What is asked. Rename "pose" to "view" everywhere in the data below and leave every other part unchanged.

Dataset items
++++++++

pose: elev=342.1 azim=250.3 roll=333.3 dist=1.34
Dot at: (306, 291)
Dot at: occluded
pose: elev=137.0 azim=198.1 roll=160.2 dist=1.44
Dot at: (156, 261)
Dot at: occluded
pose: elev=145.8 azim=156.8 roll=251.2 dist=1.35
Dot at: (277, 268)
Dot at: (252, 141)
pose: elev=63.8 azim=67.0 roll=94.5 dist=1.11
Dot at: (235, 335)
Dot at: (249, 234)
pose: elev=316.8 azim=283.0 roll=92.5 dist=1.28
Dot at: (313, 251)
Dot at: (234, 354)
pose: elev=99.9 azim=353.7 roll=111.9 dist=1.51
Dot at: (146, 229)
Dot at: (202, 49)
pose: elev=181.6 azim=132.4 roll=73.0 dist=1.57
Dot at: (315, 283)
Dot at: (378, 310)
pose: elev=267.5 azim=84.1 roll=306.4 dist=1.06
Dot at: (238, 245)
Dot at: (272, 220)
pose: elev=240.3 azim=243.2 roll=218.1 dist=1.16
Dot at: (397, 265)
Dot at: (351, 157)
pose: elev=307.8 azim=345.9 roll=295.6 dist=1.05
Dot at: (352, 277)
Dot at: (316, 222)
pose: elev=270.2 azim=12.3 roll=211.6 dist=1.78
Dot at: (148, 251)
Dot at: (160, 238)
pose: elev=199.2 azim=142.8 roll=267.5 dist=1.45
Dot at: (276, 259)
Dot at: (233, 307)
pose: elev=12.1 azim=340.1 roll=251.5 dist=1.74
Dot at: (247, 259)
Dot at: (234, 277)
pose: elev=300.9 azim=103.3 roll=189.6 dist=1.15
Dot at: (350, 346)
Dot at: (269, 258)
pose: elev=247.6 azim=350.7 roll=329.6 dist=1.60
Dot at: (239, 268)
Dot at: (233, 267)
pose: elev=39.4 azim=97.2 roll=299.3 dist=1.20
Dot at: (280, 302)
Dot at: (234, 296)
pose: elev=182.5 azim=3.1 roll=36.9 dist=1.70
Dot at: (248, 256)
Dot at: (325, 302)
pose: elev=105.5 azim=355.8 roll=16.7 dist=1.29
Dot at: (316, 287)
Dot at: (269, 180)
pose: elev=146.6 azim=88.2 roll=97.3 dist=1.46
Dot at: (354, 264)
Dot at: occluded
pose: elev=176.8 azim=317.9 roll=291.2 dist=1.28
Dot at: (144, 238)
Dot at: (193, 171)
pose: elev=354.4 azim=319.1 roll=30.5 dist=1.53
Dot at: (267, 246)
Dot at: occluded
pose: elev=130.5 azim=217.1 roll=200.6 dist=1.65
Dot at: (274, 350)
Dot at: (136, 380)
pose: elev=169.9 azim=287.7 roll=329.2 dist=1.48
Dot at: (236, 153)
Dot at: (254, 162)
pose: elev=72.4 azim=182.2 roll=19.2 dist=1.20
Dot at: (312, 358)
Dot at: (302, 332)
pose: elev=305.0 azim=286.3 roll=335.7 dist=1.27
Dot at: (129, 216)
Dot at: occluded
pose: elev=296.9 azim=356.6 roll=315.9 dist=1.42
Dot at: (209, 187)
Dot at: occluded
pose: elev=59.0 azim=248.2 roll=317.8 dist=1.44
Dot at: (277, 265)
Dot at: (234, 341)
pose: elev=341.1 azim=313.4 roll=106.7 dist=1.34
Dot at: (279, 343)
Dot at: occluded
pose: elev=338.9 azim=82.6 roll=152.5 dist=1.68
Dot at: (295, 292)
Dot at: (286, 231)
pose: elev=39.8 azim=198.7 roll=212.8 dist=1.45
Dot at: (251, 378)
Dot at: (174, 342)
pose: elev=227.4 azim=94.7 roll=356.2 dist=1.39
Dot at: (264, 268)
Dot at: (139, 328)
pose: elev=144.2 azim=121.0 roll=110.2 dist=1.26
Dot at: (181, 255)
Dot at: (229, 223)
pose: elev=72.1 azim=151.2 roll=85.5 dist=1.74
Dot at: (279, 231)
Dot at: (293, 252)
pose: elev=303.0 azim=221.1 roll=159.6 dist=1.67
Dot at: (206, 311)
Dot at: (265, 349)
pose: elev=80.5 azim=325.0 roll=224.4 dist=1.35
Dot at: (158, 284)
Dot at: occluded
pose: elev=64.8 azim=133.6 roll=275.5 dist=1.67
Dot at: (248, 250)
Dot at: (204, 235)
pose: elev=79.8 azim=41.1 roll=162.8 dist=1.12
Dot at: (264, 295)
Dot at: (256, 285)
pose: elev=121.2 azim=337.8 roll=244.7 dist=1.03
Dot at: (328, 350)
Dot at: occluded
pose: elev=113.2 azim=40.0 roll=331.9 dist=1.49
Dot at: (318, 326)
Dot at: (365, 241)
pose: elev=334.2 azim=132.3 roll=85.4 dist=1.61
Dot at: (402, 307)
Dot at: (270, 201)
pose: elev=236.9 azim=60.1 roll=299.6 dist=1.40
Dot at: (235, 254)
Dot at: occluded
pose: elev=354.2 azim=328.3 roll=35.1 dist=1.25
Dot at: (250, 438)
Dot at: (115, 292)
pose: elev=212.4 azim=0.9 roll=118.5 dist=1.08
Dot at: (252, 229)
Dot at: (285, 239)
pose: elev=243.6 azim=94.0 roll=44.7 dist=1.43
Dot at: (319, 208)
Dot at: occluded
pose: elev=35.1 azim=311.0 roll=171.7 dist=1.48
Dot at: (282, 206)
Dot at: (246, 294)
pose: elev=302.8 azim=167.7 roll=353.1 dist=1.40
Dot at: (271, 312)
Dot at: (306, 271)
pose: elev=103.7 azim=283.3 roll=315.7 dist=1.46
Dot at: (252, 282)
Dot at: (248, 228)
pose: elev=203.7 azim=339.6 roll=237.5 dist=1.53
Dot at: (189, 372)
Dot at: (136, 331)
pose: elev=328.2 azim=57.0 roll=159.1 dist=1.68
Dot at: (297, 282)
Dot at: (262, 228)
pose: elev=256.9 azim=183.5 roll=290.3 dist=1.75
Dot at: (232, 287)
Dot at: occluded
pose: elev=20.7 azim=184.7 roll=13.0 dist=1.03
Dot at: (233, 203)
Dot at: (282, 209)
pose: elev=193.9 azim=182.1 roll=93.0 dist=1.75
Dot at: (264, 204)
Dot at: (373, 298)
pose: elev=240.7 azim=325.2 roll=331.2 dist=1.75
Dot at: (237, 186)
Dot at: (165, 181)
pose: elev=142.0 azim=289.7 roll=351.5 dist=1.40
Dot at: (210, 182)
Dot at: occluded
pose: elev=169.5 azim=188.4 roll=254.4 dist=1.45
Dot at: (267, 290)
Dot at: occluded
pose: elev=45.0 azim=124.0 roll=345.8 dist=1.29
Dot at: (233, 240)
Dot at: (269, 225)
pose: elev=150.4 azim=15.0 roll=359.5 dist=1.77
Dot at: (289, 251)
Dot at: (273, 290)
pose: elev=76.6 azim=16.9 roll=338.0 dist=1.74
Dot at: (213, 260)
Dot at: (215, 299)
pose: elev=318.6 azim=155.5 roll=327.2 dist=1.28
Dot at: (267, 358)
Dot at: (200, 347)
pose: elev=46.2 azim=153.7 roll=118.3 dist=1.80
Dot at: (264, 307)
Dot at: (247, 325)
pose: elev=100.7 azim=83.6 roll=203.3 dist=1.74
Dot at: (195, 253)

++++++++

Result of this exercise.
view: elev=342.1 azim=250.3 roll=333.3 dist=1.34
Dot at: (306, 291)
Dot at: occluded
view: elev=137.0 azim=198.1 roll=160.2 dist=1.44
Dot at: (156, 261)
Dot at: occluded
view: elev=145.8 azim=156.8 roll=251.2 dist=1.35
Dot at: (277, 268)
Dot at: (252, 141)
view: elev=63.8 azim=67.0 roll=94.5 dist=1.11
Dot at: (235, 335)
Dot at: (249, 234)
view: elev=316.8 azim=283.0 roll=92.5 dist=1.28
Dot at: (313, 251)
Dot at: (234, 354)
view: elev=99.9 azim=353.7 roll=111.9 dist=1.51
Dot at: (146, 229)
Dot at: (202, 49)
view: elev=181.6 azim=132.4 roll=73.0 dist=1.57
Dot at: (315, 283)
Dot at: (378, 310)
view: elev=267.5 azim=84.1 roll=306.4 dist=1.06
Dot at: (238, 245)
Dot at: (272, 220)
view: elev=240.3 azim=243.2 roll=218.1 dist=1.16
Dot at: (397, 265)
Dot at: (351, 157)
view: elev=307.8 azim=345.9 roll=295.6 dist=1.05
Dot at: (352, 277)
Dot at: (316, 222)
view: elev=270.2 azim=12.3 roll=211.6 dist=1.78
Dot at: (148, 251)
Dot at: (160, 238)
view: elev=199.2 azim=142.8 roll=267.5 dist=1.45
Dot at: (276, 259)
Dot at: (233, 307)
view: elev=12.1 azim=340.1 roll=251.5 dist=1.74
Dot at: (247, 259)
Dot at: (234, 277)
view: elev=300.9 azim=103.3 roll=189.6 dist=1.15
Dot at: (350, 346)
Dot at: (269, 258)
view: elev=247.6 azim=350.7 roll=329.6 dist=1.60
Dot at: (239, 268)
Dot at: (233, 267)
view: elev=39.4 azim=97.2 roll=299.3 dist=1.20
Dot at: (280, 302)
Dot at: (234, 296)
view: elev=182.5 azim=3.1 roll=36.9 dist=1.70
Dot at: (248, 256)
Dot at: (325, 302)
view: elev=105.5 azim=355.8 roll=16.7 dist=1.29
Dot at: (316, 287)
Dot at: (269, 180)
view: elev=146.6 azim=88.2 roll=97.3 dist=1.46
Dot at: (354, 264)
Dot at: occluded
view: elev=176.8 azim=317.9 roll=291.2 dist=1.28
Dot at: (144, 238)
Dot at: (193, 171)
view: elev=354.4 azim=319.1 roll=30.5 dist=1.53
Dot at: (267, 246)
Dot at: occluded
view: elev=130.5 azim=217.1 roll=200.6 dist=1.65
Dot at: (274, 350)
Dot at: (136, 380)
view: elev=169.9 azim=287.7 roll=329.2 dist=1.48
Dot at: (236, 153)
Dot at: (254, 162)
view: elev=72.4 azim=182.2 roll=19.2 dist=1.20
Dot at: (312, 358)
Dot at: (302, 332)
view: elev=305.0 azim=286.3 roll=335.7 dist=1.27
Dot at: (129, 216)
Dot at: occluded
view: elev=296.9 azim=356.6 roll=315.9 dist=1.42
Dot at: (209, 187)
Dot at: occluded
view: elev=59.0 azim=248.2 roll=317.8 dist=1.44
Dot at: (277, 265)
Dot at: (234, 341)
view: elev=341.1 azim=313.4 roll=106.7 dist=1.34
Dot at: (279, 343)
Dot at: occluded
view: elev=338.9 azim=82.6 roll=152.5 dist=1.68
Dot at: (295, 292)
Dot at: (286, 231)
view: elev=39.8 azim=198.7 roll=212.8 dist=1.45
Dot at: (251, 378)
Dot at: (174, 342)
view: elev=227.4 azim=94.7 roll=356.2 dist=1.39
Dot at: (264, 268)
Dot at: (139, 328)
view: elev=144.2 azim=121.0 roll=110.2 dist=1.26
Dot at: (181, 255)
Dot at: (229, 223)
view: elev=72.1 azim=151.2 roll=85.5 dist=1.74
Dot at: (279, 231)
Dot at: (293, 252)
view: elev=303.0 azim=221.1 roll=159.6 dist=1.67
Dot at: (206, 311)
Dot at: (265, 349)
view: elev=80.5 azim=325.0 roll=224.4 dist=1.35
Dot at: (158, 284)
Dot at: occluded
view: elev=64.8 azim=133.6 roll=275.5 dist=1.67
Dot at: (248, 250)
Dot at: (204, 235)
view: elev=79.8 azim=41.1 roll=162.8 dist=1.12
Dot at: (264, 295)
Dot at: (256, 285)
view: elev=121.2 azim=337.8 roll=244.7 dist=1.03
Dot at: (328, 350)
Dot at: occluded
view: elev=113.2 azim=40.0 roll=331.9 dist=1.49
Dot at: (318, 326)
Dot at: (365, 241)
view: elev=334.2 azim=132.3 roll=85.4 dist=1.61
Dot at: (402, 307)
Dot at: (270, 201)
view: elev=236.9 azim=60.1 roll=299.6 dist=1.40
Dot at: (235, 254)
Dot at: occluded
view: elev=354.2 azim=328.3 roll=35.1 dist=1.25
Dot at: (250, 438)
Dot at: (115, 292)
view: elev=212.4 azim=0.9 roll=118.5 dist=1.08
Dot at: (252, 229)
Dot at: (285, 239)
view: elev=243.6 azim=94.0 roll=44.7 dist=1.43
Dot at: (319, 208)
Dot at: occluded
view: elev=35.1 azim=311.0 roll=171.7 dist=1.48
Dot at: (282, 206)
Dot at: (246, 294)
view: elev=302.8 azim=167.7 roll=353.1 dist=1.40
Dot at: (271, 312)
Dot at: (306, 271)
view: elev=103.7 azim=283.3 roll=315.7 dist=1.46
Dot at: (252, 282)
Dot at: (248, 228)
view: elev=203.7 azim=339.6 roll=237.5 dist=1.53
Dot at: (189, 372)
Dot at: (136, 331)
view: elev=328.2 azim=57.0 roll=159.1 dist=1.68
Dot at: (297, 282)
Dot at: (262, 228)
view: elev=256.9 azim=183.5 roll=290.3 dist=1.75
Dot at: (232, 287)
Dot at: occluded
view: elev=20.7 azim=184.7 roll=13.0 dist=1.03
Dot at: (233, 203)
Dot at: (282, 209)
view: elev=193.9 azim=182.1 roll=93.0 dist=1.75
Dot at: (264, 204)
Dot at: (373, 298)
view: elev=240.7 azim=325.2 roll=331.2 dist=1.75
Dot at: (237, 186)
Dot at: (165, 181)
view: elev=142.0 azim=289.7 roll=351.5 dist=1.40
Dot at: (210, 182)
Dot at: occluded
view: elev=169.5 azim=188.4 roll=254.4 dist=1.45
Dot at: (267, 290)
Dot at: occluded
view: elev=45.0 azim=124.0 roll=345.8 dist=1.29
Dot at: (233, 240)
Dot at: (269, 225)
view: elev=150.4 azim=15.0 roll=359.5 dist=1.77
Dot at: (289, 251)
Dot at: (273, 290)
view: elev=76.6 azim=16.9 roll=338.0 dist=1.74
Dot at: (213, 260)
Dot at: (215, 299)
view: elev=318.6 azim=155.5 roll=327.2 dist=1.28
Dot at: (267, 358)
Dot at: (200, 347)
view: elev=46.2 azim=153.7 roll=118.3 dist=1.80
Dot at: (264, 307)
Dot at: (247, 325)
view: elev=100.7 azim=83.6 roll=203.3 dist=1.74
Dot at: (195, 253)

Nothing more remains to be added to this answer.